## WHAT TO WORK ON
Put every line below into a JSON list of strings, one string per line, and leave out any blank lines.

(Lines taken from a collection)
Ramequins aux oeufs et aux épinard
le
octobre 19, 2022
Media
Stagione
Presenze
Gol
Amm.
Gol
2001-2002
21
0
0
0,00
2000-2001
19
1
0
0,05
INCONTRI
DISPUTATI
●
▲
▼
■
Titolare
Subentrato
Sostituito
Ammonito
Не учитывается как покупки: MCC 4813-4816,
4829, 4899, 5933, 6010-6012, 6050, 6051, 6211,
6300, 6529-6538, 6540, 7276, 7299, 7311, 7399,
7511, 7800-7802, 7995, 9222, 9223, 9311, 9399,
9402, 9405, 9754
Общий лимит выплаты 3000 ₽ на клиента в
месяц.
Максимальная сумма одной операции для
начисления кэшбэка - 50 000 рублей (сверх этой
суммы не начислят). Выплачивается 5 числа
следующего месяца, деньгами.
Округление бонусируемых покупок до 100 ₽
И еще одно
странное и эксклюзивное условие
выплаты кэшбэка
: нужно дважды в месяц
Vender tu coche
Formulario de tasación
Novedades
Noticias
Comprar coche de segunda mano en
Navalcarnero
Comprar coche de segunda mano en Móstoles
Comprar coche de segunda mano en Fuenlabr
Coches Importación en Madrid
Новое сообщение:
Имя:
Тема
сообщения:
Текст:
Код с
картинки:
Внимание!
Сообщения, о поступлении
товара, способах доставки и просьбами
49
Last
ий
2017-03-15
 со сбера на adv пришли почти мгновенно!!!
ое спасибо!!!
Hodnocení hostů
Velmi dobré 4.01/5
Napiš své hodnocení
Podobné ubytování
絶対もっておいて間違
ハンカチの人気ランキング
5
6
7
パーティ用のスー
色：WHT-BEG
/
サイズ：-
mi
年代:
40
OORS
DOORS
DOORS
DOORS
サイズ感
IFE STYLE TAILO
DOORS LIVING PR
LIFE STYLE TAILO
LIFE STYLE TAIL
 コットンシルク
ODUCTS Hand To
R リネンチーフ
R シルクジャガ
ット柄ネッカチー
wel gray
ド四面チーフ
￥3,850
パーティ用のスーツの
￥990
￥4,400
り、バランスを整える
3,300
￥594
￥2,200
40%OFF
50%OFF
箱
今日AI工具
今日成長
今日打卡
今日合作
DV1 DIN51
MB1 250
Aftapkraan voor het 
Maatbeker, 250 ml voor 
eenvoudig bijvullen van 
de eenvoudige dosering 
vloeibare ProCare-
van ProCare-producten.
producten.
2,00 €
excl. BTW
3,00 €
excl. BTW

## OUTPUT FOR THIS EXERCISE
[
  "Ramequins aux oeufs et aux épinard",
  "le",
  "octobre 19, 2022",
  "Media",
  "Stagione",
  "Presenze",
  "Gol",
  "Amm.",
  "Gol",
  "2001-2002",
  "21",
  "0",
  "0",
  "0,00",
  "2000-2001",
  "19",
  "1",
  "0",
  "0,05",
  "INCONTRI",
  "DISPUTATI",
  "●",
  "▲",
  "▼",
  "■",
  "Titolare",
  "Subentrato",
  "Sostituito",
  "Ammonito",
  "Не учитывается как покупки: MCC 4813-4816,",
  "4829, 4899, 5933, 6010-6012, 6050, 6051, 6211,",
  "6300, 6529-6538, 6540, 7276, 7299, 7311, 7399,",
  "7511, 7800-7802, 7995, 9222, 9223, 9311, 9399,",
  "9402, 9405, 9754",
  "Общий лимит выплаты 3000 ₽ на клиента в",
  "месяц.",
  "Максимальная сумма одной операции для",
  "начисления кэшбэка - 50 000 рублей (сверх этой",
  "суммы не начислят). Выплачивается 5 числа",
  "следующего месяца, деньгами.",
  "Округление бонусируемых покупок до 100 ₽",
  "И еще одно",
  "странное и эксклюзивное условие",
  "выплаты кэшбэка",
  ": нужно дважды в месяц",
  "Vender tu coche",
  "Formulario de tasación",
  "Novedades",
  "Noticias",
  "Comprar coche de segunda mano en",
  "Navalcarnero",
  "Comprar coche de segunda mano en Móstoles",
  "Comprar coche de segunda mano en Fuenlabr",
  "Coches Importación en Madrid",
  "Новое сообщение:",
  "Имя:",
  "Тема",
  "сообщения:",
  "Текст:",
  "Код с",
  "картинки:",
  "Внимание!",
  "Сообщения, о поступлении",
  "товара, способах доставки и просьбами",
  "49",
  "Last",
  "ий",
  "2017-03-15",
  " со сбера на adv пришли почти мгновенно!!!",
  "ое спасибо!!!",
  "Hodnocení hostů",
  "Velmi dobré 4.01/5",
  "Napiš své hodnocení",
  "Podobné ubytování",
  "絶対もっておいて間違",
  "ハンカチの人気ランキング",
  "5",
  "6",
  "7",
  "パーティ用のスー",
  "色：WHT-BEG",
  "/",
  "サイズ：-",
  "mi",
  "年代:",
  "40",
  "OORS",
  "DOORS",
  "DOORS",
  "DOORS",
  "サイズ感",
  "IFE STYLE TAILO",
  "DOORS LIVING PR",
  "LIFE STYLE TAILO",
  "LIFE STYLE TAIL",
  " コットンシルク",
  "ODUCTS Hand To",
  "R リネンチーフ",
  "R シルクジャガ",
  "ット柄ネッカチー",
  "wel gray",
  "ド四面チーフ",
  "￥3,850",
  "パーティ用のスーツの",
  "￥990",
  "￥4,400",
  "り、バランスを整える",
  "3,300",
  "￥594",
  "￥2,200",
  "40%OFF",
  "50%OFF",
  "箱",
  "今日AI工具",
  "今日成長",
  "今日打卡",
  "今日合作",
  "DV1 DIN51",
  "MB1 250",
  "Aftapkraan voor het ",
  "Maatbeker, 250 ml voor ",
  "eenvoudig bijvullen van ",
  "de eenvoudige dosering ",
  "vloeibare ProCare-",
  "van ProCare-producten.",
  "producten.",
  "2,00 €",
  "excl. BTW",
  "3,00 €",
  "excl. BTW"
]